White had Irish ancestry and was the son of the merchant Guillermo Blanco (alias White, an English viceconsul who had established itself in Seville during the reign of Fernando VI) and María Gertrudis Crespo y Neve.
White was educated for the Roman Catholic priesthood but, after his ordination in 1800, religious doubts led him to escape from Spain to England (1810). There he ultimately entered the Anglican Church, having studied theology at Oxford and made the friendship of Thomas Arnold, John Henry Newman and Richard Whately. He became tutor in Whately's family when Whately became the Archbishop of Dublin in 1831. While in this position White embraced Unitarian views and he found an asylum amongst the Unitarians of Liverpool, where he died on May 20, 1841.

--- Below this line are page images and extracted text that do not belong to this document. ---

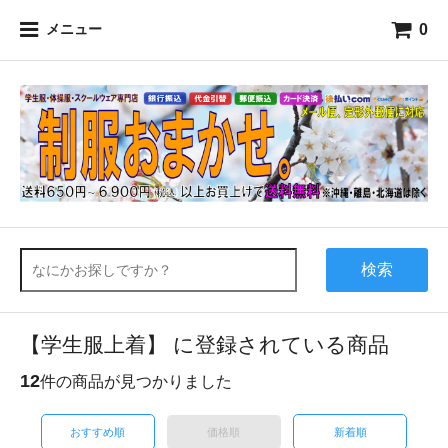
0
メニュー
検索
【学生服上着】 に登録されている商品
12
件の商品が見つかりました
おすすめ順
価格順
新着順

White edited El Español, a monthly Spanish magazine in London, from 1810 to 1814. Afterwards he received a civil list pension of £250. His principal writings are Doblado's Letters from Spain (1822), Evidence against Catholicism (1825), Second Travels of an Irish Gentleman in Search of a Religion (2 vols., 1834) and Observations on Heresy and Orthodoxy (1835). They all show literary ability and were extensively read in their day. He also translated Paley's Evidences and the Book of Common Prayer into Spanish.
White is best remembered, however, for his sonnet "Night and Death" ("Mysterious Night! when our first parent knew"), which was dedicated to Samuel Taylor Coleridge on its appearance in the Bijou for 1828 and has since found its way into several anthologies. Three versions are given in the Academy of 12 September, 1891.
- Life of the Rev. Joseph Blanco White, written by himself, with portions of his Correspondence, edited by John Hamilton Thom (London, 3 vols., 1845).
- Blanco White: Self-banished Spaniard, Martin Murphy (Yale, 1989).